Wednesday, June 30, 2004

Paranoia == Good



Only the Paranoid Survive: How to Exploit the Crisis Points That Challenge Every CompanyThis will sound a little bizarre, but one of the proudest moments in my career as a consultant to Fortune 100 companies came as the result of a major system meltdown. And it highlights why my "paranoia on steroids" mindset is a pretty valuable trait in the software world.

As a bit of background, I need to explain how a large Lotus Notes shop works, at least as it pertains to email [1]. Notes, among other things, can serve as the backbone of a large, distributed email infrastructure. In this particular IT shop, Notes was distributed globally (not an uncommon occurrence) over quite a large number of servers.

The databases within Notes undergo a task known as "replication" or, more specifically, "multi-master replication". This means that changes to any server are merged with other changes from related servers on a near real-time basis. This is one of the advantages of a distributed Notes systems: changes can occur anywhere in the system and they will automatically ripple through the entire network without user intervention, so everyone is always up-to-date. Occasionally, the same database record will be modified on two servers at once - this situation is known as a "replication conflict" and Notes will automatically remember both copies of the record for you.

One of the key databases held in each Notes server is a list of user accounts, known as the NAB. The NAB stands for "Name & Address Book". The NAB is pretty important because it contains all valid Notes user accounts on a given system and all of their personal information.

One of my areas of expertise is directory servers (LDAP directories) and, as a consultant, I did a fair amount of architecture, design and deployment of directory services. In this shop, among other things, I created a system-level process that would take a feed from Notes (since, at that time, it was the authoritative source for internal user accounts).

The way my feed process worked, high-level, was something like this:

> Read all of the Directory's user accounts into a map

> Read all of Notes' user accounts into another map

> Rip through all of the Notes accounts, comparing each one to a Directory account. If they compare, remove the account from the Directory's map. If they don't compare, save the changed fields into an Updates list.

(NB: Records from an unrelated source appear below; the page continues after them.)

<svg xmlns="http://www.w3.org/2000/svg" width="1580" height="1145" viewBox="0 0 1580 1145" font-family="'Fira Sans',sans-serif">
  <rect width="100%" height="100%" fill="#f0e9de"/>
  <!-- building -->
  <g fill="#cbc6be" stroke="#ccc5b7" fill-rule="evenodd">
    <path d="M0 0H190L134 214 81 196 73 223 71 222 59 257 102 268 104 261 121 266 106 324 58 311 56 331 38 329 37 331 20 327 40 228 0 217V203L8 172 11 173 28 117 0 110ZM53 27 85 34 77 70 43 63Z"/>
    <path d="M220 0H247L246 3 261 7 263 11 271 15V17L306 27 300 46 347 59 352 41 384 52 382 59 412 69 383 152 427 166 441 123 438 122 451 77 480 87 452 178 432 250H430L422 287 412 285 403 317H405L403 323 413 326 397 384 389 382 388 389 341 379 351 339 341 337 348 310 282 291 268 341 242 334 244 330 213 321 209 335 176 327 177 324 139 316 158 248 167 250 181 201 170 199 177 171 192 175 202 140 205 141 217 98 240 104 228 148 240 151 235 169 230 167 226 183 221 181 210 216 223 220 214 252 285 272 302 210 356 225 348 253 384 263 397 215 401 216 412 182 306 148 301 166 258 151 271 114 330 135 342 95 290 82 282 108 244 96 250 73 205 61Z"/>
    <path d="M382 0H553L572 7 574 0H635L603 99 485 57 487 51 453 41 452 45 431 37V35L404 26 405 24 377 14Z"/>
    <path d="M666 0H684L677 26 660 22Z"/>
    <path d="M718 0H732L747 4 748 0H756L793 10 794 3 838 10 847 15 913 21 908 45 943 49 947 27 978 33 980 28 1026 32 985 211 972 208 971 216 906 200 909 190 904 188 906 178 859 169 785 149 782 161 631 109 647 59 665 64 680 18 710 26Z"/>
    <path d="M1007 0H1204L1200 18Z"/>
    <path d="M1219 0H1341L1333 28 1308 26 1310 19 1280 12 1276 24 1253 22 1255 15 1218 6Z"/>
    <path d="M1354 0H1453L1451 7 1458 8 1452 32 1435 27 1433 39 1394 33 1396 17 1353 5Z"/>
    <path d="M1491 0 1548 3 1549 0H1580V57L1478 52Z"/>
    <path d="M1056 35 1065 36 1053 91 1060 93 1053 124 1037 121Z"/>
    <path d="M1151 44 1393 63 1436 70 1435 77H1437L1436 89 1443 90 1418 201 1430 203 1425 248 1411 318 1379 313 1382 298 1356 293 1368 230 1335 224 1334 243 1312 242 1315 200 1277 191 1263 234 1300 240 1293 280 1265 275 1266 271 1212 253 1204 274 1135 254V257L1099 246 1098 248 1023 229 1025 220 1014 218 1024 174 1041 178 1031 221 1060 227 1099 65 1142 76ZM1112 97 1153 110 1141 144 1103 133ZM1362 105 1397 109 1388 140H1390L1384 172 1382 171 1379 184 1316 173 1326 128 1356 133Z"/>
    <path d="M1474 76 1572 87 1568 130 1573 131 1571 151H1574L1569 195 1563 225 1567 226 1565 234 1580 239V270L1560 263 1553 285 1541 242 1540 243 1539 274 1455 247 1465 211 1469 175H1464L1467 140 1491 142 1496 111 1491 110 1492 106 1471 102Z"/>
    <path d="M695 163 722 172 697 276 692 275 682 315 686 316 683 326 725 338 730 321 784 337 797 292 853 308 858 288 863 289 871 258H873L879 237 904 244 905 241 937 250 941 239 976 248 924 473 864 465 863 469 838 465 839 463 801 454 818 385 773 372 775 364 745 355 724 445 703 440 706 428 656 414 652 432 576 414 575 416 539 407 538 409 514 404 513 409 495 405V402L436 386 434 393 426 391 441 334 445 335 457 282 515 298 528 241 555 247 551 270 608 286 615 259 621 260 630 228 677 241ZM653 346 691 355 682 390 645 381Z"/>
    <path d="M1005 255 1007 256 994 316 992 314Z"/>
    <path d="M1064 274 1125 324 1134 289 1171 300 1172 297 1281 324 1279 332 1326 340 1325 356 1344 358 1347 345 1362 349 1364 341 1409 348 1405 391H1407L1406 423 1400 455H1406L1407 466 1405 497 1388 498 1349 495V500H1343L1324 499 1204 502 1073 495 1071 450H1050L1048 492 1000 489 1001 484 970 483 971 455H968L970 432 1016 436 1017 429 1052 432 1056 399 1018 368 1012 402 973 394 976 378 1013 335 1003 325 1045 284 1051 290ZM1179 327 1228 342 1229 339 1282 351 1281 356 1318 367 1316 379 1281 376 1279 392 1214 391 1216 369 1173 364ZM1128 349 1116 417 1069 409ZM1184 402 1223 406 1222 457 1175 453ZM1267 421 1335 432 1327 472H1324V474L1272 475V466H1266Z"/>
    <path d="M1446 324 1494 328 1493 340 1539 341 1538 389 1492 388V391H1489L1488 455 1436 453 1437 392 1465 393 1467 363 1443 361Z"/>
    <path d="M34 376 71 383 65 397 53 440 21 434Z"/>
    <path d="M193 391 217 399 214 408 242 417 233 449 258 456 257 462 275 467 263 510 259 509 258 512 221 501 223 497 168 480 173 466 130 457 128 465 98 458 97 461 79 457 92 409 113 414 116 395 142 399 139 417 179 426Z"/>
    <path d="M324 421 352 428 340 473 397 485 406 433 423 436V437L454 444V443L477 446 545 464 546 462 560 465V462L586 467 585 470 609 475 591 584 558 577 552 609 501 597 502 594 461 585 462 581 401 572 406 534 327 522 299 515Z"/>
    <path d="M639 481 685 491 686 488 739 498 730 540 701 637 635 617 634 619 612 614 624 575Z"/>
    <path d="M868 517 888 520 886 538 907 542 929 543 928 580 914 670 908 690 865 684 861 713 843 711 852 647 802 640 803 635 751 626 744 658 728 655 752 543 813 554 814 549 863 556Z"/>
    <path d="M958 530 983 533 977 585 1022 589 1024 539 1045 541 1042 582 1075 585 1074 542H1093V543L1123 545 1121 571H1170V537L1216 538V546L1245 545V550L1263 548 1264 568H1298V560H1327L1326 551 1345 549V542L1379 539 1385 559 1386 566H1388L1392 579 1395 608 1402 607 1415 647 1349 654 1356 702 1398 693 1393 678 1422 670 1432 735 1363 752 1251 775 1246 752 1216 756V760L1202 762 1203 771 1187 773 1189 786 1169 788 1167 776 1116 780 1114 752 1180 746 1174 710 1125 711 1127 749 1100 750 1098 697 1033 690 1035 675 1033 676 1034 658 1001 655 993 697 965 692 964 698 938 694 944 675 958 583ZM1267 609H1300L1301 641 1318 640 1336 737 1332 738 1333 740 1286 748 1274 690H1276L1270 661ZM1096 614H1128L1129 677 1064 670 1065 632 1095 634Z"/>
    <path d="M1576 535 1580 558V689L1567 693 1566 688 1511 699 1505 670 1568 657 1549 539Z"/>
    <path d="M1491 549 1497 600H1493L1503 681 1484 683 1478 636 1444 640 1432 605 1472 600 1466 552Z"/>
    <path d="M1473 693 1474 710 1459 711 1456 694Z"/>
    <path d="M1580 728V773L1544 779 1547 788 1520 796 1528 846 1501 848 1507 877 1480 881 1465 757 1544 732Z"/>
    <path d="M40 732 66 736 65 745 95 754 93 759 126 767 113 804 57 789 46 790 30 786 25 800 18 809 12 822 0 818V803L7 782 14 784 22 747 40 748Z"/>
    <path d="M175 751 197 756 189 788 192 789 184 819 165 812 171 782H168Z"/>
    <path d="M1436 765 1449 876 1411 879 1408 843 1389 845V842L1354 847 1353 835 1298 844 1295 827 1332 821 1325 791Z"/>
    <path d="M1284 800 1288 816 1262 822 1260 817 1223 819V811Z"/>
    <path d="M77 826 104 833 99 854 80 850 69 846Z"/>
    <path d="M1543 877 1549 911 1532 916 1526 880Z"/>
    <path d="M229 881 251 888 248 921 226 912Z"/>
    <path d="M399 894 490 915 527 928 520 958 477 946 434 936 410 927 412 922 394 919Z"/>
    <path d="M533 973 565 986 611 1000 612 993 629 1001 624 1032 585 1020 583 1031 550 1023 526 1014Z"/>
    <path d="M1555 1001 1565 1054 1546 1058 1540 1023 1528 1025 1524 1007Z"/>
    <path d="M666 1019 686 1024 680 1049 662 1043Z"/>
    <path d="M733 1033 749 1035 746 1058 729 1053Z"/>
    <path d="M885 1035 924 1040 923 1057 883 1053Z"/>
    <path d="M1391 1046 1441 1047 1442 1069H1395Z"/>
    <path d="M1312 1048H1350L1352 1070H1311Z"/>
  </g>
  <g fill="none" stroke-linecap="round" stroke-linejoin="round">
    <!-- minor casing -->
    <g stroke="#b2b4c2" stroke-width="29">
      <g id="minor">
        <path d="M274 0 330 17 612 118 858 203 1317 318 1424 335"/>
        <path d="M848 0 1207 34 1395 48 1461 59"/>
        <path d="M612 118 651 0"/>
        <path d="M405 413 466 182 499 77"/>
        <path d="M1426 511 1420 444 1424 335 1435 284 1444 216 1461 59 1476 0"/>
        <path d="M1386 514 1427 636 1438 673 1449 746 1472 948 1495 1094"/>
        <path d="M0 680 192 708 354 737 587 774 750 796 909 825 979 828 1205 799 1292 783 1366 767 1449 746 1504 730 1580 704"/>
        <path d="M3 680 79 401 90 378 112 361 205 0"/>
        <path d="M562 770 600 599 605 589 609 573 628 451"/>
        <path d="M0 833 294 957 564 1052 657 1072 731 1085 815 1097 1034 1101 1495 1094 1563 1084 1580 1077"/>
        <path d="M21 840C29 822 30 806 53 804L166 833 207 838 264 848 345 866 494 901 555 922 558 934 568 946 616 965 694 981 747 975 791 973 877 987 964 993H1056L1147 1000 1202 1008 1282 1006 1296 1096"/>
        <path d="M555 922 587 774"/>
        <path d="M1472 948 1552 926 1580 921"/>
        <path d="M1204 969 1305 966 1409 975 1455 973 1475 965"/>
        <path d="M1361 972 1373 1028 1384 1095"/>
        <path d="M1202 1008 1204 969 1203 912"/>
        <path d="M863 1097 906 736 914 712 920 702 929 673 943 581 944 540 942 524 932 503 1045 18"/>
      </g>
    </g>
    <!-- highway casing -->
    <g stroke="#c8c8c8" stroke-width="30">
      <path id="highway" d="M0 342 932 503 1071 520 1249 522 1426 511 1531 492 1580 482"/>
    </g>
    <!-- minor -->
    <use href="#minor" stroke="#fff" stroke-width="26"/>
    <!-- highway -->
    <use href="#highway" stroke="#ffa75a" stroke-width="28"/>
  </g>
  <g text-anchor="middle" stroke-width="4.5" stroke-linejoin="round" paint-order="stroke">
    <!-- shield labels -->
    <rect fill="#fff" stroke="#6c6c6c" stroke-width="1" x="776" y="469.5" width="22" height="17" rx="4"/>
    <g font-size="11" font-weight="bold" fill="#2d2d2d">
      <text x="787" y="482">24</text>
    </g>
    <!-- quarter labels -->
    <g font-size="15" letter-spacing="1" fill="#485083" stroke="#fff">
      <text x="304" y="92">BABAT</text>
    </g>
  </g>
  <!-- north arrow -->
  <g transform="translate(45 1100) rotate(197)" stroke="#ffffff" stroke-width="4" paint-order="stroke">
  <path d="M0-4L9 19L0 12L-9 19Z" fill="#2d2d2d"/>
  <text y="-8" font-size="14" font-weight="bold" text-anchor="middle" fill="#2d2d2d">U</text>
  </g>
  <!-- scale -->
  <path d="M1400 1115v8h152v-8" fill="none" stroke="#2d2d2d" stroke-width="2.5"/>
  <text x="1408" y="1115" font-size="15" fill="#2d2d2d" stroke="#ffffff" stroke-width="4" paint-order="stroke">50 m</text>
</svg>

> When done, save the remaining Notes accounts into an Inserts list.

> Save the remaining Directory accounts into a Deletes list.

Okay, that all seems pretty straightforward. But here's where my paranoia kicked in. Notice that instead of just doing the changes directly in the directory... I saved them into separate lists. Why?

Failsafe



Instead of doing the writes, our superhero, Paranoid-Boy, placed the following checks at this stage of the code:

> Is the number of Deletes greater than x% of the total number of directory accounts?

> Is the number of Updates greater than y% of the total number of directory accounts?

> Is the number of Inserts greater than z% of the total number of directory accounts?

If any of these values were exceeded, I assumed that either a catastrophic fault had occurred or that manual intervention for some major change in the user population was necessary. If this happened, the feed would reject the entire operation, notifying the operator and giving them the option to perform a "manual override".

That's why I didn't do the writes directly. I wanted to wait until I could 'sanity-check' the number of changes to the directory, which was the key repository of security data.

Sure enough, the alarm claxons went off one day. Apparently, a bad feed process had corrupted one of the central NABs and removed 12,000 users. Notes, doing as instructed, replicated the change throughout the planet before the system administrators could get a hold of the problem. So in (probably every) NAB around the world, all 12,000 users got purged. And I think some pretty senior management folks (maybe even the CEO) temporarily lost their access to Notes services. That's a tad embarrassing for the IT execs.

Worse still, the systems downstream were at huge risk, including the Directory. Luckily, my feed process' paranoia check kicked in and rejected the feed from Notes: too many changes! No one lost their security privileges due to the Directory and the folks on our team were safe in their beds that night, sleeping like babies... while the Notes sys-admins were, I'm sure, pulling all-nighters trying to get it all back together.

A little long-winded, I know, but my point is simple. None of this would have happened if the rogue feed process had some paranoia designed in from the start.

If your system is non-trivial, be paranoid. Be very paranoid.

[1] This information is somewhat dated, so don't expect you can get your Lotus Certification after reading this junk. In fact, don't even try to use Notes based upon anything I've ever written or said. Please use professionals like Pete for all things Lotus.